Factor indexes described in the prior art suffer a number of deficiencies.
Consider first simple factor indexes. Simple factor indexes are sets of holdings created by selecting a universe of potential investments, defining a factor score for each element or asset in the universe, ranking the factor scores, and then buying those assets with the highest scores and selling those assets with the lowest scores. Buying refers to making a long position and selling refers to making a short positions. In some factor indexes, only the highest scores are bought, or, alternatively, only the lowest scores are bought instead of sold. These two alternatives produce long only indexes. The number of assets bought and sold can be determined in many different ways. The number can be related to the market capitalization of the assets or it can be a fixed number. The amount bought or sold in each asset can also be determined in a number of ways including cap-weighting or equal weighting. The simple factor index may or may not be dollar neutral, meaning that the total amount of assets bought equals the total amount of assets sold. As one particular example, consider a 35% cap-weighted, long-short dollar neutral. This simple factor index is created by buying the 35% of a universe measured by market capitalization with the highest factor scores, and selling the 35% of the universe with the lowest scores. The individual asset weights are proportional to market capitalization.
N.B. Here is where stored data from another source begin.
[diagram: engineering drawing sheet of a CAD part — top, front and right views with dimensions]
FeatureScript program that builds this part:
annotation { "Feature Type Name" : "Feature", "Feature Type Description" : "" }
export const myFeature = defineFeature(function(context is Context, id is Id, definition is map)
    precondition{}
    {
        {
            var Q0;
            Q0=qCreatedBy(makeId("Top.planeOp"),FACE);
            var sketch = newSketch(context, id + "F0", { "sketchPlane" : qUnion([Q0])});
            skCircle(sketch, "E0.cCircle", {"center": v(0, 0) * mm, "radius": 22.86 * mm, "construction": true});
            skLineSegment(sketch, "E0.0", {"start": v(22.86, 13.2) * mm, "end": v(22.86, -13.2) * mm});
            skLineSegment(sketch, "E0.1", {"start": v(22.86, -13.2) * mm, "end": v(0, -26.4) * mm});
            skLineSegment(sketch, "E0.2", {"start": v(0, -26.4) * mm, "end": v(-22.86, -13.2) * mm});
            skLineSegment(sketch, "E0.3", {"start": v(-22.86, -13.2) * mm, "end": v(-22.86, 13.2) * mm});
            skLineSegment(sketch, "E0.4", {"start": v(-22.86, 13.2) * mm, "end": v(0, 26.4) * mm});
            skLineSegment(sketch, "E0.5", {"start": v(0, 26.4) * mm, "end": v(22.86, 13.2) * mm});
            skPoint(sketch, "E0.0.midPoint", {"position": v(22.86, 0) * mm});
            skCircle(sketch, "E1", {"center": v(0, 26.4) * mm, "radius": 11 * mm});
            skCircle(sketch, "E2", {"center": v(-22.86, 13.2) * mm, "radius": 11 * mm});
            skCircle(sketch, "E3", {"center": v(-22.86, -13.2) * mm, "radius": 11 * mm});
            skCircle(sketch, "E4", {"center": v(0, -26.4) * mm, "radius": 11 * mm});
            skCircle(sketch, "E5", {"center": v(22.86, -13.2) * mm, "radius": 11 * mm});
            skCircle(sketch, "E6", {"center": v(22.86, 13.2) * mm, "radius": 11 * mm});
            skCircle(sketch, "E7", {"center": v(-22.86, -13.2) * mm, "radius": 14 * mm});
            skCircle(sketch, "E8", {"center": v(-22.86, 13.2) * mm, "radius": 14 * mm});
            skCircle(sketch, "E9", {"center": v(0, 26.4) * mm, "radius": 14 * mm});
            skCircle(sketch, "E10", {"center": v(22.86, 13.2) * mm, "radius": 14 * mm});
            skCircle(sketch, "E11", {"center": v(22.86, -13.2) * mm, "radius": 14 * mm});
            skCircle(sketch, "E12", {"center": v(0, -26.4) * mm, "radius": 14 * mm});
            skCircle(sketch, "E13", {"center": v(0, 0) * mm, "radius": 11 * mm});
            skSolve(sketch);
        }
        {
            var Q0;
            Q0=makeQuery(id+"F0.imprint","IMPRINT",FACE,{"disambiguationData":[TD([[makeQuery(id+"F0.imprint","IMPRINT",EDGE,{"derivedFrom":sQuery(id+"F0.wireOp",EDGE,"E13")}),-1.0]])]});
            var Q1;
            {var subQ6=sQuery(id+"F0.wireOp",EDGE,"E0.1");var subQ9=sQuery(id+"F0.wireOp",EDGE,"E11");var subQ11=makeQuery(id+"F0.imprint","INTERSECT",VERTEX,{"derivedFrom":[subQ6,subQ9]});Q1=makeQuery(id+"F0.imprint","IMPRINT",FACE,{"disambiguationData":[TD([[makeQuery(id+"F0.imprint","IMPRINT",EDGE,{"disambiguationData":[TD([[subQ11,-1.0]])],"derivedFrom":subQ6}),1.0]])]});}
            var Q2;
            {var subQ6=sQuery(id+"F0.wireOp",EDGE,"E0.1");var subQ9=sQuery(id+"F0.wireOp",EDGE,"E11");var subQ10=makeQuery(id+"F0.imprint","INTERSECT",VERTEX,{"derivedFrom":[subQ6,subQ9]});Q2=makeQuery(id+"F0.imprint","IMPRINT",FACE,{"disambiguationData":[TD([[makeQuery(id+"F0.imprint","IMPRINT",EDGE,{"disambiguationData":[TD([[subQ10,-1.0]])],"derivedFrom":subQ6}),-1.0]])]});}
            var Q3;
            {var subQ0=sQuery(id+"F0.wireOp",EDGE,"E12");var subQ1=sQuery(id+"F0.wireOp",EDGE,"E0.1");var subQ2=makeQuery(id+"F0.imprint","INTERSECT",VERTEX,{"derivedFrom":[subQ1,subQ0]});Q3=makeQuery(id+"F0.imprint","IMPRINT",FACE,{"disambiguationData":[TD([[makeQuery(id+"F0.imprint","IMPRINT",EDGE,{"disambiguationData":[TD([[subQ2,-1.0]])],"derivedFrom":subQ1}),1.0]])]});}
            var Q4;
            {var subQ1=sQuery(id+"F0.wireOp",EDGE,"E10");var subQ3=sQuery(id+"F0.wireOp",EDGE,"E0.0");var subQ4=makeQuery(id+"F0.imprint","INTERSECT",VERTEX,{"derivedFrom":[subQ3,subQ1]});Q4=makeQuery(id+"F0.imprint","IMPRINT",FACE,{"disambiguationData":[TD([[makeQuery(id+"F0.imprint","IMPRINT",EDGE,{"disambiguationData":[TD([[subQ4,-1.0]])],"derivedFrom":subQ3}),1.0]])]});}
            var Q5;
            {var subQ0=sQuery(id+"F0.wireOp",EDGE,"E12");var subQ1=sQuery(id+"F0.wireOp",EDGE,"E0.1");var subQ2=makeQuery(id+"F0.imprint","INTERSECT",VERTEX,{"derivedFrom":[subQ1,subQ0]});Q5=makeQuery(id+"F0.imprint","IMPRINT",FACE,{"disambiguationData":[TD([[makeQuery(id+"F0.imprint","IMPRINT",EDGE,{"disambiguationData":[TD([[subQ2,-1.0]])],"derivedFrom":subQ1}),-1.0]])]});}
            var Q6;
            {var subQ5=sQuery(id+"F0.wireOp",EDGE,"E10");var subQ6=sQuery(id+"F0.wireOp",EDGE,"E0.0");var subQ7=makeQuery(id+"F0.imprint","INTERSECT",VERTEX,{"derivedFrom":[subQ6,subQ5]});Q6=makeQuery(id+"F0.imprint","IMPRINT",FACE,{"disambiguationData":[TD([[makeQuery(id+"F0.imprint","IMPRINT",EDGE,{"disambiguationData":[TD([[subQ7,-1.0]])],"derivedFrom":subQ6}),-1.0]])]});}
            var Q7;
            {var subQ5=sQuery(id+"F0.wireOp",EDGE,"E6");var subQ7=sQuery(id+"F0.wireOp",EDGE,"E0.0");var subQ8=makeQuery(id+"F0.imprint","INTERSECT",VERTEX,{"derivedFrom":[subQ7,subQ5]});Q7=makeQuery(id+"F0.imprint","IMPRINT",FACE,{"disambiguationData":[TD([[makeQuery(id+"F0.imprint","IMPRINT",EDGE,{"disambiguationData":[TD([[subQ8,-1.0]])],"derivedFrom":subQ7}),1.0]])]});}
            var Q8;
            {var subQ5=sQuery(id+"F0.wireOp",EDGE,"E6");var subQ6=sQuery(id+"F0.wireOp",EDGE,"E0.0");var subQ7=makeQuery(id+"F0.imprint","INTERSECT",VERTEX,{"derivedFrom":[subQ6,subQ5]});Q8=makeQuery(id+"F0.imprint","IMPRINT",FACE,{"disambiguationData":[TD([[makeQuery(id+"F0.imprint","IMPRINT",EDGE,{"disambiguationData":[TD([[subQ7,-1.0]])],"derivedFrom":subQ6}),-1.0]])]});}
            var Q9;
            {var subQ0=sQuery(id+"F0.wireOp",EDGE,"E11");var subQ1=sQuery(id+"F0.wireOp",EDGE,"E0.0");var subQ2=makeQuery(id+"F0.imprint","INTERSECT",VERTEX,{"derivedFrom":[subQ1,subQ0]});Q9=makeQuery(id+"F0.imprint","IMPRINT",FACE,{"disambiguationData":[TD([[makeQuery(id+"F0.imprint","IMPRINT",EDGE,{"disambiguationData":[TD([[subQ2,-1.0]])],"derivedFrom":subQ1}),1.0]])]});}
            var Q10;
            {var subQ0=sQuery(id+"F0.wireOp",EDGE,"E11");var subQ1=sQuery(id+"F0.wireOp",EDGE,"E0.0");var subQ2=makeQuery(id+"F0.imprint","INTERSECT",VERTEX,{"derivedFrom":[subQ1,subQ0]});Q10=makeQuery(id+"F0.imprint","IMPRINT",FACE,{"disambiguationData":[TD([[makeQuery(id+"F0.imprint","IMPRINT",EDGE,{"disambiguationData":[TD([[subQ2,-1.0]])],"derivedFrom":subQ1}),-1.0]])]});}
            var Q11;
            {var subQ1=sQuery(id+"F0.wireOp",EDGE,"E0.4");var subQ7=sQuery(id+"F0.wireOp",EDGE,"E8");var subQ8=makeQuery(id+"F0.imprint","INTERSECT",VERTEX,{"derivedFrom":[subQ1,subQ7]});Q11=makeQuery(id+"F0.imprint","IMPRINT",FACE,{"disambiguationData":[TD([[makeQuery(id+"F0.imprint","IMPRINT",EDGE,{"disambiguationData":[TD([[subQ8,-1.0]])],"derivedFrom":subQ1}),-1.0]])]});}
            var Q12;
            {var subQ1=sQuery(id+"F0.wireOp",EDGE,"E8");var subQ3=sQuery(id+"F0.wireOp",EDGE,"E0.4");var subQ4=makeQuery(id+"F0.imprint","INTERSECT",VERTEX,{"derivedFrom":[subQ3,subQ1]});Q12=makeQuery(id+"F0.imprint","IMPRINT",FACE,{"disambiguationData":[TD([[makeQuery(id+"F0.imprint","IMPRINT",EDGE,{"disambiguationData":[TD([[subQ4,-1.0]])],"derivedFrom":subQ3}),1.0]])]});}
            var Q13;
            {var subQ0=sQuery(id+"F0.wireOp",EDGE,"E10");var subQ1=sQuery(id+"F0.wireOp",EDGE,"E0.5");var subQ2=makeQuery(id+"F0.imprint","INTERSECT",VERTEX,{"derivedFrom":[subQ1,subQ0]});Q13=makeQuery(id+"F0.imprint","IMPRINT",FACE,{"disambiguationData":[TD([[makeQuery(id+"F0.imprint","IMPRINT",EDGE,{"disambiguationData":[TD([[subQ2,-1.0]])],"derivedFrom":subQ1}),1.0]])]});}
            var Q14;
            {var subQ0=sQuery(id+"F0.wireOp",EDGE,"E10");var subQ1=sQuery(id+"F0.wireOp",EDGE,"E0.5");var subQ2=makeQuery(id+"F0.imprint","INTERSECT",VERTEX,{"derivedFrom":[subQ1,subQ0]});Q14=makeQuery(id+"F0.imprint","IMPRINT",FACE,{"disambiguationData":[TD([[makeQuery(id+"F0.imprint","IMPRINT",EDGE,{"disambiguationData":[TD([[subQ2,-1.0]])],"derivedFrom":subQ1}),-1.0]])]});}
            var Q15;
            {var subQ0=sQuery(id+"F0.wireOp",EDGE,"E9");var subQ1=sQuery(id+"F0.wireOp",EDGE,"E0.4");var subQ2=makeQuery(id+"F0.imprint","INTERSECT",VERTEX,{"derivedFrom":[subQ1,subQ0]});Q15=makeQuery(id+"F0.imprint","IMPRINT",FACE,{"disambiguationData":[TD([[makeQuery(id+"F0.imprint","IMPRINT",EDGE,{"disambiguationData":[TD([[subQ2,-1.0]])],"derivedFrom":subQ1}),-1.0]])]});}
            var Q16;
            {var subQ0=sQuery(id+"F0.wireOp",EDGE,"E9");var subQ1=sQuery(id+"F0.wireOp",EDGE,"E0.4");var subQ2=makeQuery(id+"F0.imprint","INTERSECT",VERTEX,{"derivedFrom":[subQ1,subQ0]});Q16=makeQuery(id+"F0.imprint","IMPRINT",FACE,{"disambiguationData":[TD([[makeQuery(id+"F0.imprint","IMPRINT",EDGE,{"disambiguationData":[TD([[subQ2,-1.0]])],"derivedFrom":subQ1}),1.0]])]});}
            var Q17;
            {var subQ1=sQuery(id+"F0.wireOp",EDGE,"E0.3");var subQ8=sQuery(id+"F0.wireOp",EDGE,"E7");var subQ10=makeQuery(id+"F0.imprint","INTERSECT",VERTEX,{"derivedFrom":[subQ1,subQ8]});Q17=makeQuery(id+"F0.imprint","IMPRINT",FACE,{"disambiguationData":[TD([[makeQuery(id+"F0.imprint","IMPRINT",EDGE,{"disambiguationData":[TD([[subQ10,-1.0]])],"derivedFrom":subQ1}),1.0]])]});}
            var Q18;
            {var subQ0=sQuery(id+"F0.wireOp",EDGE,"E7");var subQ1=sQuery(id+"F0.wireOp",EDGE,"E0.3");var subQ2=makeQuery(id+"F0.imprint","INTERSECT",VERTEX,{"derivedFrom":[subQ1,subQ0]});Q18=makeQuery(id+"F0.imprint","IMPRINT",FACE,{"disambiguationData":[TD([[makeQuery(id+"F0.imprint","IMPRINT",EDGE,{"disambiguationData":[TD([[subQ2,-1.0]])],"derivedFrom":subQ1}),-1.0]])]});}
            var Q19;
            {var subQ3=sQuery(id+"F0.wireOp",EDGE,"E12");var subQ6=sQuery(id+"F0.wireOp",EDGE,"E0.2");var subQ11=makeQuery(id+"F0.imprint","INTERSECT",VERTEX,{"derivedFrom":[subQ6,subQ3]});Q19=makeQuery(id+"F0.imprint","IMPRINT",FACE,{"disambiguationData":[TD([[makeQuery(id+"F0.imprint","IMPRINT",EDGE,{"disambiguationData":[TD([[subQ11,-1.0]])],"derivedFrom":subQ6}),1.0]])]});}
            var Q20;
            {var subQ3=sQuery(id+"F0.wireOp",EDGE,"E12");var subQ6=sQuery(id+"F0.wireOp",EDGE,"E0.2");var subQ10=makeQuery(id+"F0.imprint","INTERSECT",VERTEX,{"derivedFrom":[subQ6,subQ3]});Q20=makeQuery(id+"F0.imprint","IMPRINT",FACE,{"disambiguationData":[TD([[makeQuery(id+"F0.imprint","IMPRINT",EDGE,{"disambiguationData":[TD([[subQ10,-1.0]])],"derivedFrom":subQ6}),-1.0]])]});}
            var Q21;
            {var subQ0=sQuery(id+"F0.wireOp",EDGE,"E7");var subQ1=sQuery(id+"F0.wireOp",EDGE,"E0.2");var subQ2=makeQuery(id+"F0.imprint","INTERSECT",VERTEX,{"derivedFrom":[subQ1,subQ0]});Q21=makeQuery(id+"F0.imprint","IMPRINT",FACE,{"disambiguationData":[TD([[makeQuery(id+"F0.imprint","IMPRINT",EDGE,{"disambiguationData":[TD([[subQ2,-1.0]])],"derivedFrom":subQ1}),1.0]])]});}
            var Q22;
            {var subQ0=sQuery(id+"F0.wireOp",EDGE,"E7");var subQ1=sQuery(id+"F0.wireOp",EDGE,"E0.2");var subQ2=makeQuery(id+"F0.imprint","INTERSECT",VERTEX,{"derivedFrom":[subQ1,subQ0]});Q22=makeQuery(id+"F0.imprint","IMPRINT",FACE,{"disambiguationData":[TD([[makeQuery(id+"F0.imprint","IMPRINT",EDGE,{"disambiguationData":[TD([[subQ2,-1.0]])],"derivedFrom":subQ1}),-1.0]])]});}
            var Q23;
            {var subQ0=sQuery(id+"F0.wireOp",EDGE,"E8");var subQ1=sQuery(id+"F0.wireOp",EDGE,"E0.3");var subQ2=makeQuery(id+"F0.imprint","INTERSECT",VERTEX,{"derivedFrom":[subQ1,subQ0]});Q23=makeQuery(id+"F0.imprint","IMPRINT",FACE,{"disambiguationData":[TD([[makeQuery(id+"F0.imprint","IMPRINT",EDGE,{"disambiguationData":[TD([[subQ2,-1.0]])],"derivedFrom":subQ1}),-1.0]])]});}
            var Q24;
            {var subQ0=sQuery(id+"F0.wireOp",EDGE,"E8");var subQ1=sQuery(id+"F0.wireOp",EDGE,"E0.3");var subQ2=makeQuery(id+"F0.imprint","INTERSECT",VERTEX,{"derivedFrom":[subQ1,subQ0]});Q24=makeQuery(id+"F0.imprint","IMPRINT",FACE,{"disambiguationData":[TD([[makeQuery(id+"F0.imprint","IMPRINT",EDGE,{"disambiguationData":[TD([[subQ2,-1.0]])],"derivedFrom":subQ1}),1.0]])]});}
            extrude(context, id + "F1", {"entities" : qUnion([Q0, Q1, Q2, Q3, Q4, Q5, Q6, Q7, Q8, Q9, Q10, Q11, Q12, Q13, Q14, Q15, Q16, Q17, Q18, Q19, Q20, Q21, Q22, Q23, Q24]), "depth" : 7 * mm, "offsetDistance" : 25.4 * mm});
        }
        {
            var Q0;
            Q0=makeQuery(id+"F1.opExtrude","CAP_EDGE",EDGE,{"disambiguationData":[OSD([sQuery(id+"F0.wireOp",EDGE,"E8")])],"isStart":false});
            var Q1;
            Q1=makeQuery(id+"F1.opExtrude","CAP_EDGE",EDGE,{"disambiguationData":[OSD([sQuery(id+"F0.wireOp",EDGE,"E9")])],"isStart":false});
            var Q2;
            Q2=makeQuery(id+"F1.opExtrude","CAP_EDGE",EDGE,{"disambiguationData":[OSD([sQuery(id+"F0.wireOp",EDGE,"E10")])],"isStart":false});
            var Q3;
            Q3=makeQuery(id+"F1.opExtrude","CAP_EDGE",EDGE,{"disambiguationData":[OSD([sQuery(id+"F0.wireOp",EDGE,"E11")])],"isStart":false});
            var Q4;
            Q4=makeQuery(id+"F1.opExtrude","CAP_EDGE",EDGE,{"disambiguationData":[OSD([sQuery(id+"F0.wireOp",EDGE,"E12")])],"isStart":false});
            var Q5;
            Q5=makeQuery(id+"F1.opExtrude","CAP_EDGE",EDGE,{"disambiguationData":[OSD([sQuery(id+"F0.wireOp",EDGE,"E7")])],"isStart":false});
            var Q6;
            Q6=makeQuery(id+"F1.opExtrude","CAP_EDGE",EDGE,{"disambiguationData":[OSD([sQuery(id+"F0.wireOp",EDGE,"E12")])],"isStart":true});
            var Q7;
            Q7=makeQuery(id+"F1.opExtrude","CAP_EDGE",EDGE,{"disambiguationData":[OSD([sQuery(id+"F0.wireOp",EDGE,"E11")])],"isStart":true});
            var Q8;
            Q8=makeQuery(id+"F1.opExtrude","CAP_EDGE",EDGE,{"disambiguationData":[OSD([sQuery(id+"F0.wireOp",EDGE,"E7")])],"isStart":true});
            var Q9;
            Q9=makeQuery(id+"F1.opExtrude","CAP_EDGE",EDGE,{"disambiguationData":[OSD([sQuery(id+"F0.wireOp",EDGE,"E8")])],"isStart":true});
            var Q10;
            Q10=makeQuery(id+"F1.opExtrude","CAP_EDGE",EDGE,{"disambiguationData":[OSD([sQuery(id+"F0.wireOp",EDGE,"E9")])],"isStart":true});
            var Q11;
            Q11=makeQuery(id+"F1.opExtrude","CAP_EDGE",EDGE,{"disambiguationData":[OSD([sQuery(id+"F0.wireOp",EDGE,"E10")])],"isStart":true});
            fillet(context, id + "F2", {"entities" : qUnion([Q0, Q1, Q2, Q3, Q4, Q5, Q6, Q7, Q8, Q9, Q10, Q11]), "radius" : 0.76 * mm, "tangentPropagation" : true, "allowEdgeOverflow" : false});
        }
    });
Simple factor indexes have a number of undesirable properties. The turnover and the number of names involved are generally large. This can render investing in the index expensive and impractical. In addition, the resulting portfolios are often not neutral to other factors such as value, leverage, and even size. The returns associated with these simple indexes are not pure returns, but also comprise returns associated with non-vanishing factor exposures. Investment in these simple factor indexes can therefore easily involve unintended bets on other factors.
Another kind of factor index is a factor mimicking portfolio constructed from a matrix of factor exposures. See for example, R. Litterman, Modern Investment Management: An Equilibrium Approach, John Wiley and Sons, Inc., Hoboken, N.J., 2003 (Litterman), which gives detailed descriptions of factor mimicking portfolios and which is incorporated by reference herein in its entirety. Often, the matrix of factor exposures is associated with a factor risk model, but that need not be the case. Factor mimicking portfolios are designed so that they have exposure to one and only one factor. The exposure to all other factors in the risk model or matrix of factor exposures is zero by construction. Factor mimicking portfolios are pure.
Unfortunately, factor mimicking portfolios are expensive to buy and trade. Furthermore, there is no explicit control over the returns associated with these portfolios. In practice, the returns of a factor mimicking portfolio may be quite different than the returns associated with a factor.
A number of new products have been introduced that are similar to simple factor indexes. These new factor index products all explicitly control implementation costs such as turnover, the number of names held, and the like. However, none of these new products use a tracking error constraint or minimize tracking error when constructing the products. Instead, they control or maximize the exposure to the targeted factor.
Factor index products that construct factor indexes by controlling the factor exposure of the target exposure are much more likely to underperform compared to those products that explicitly constrain the tracking error of the factor index. That is, the returns of factor indexes using exposure control are likely to differ from the true factor returns, defined here as the returns of a target factor portfolio.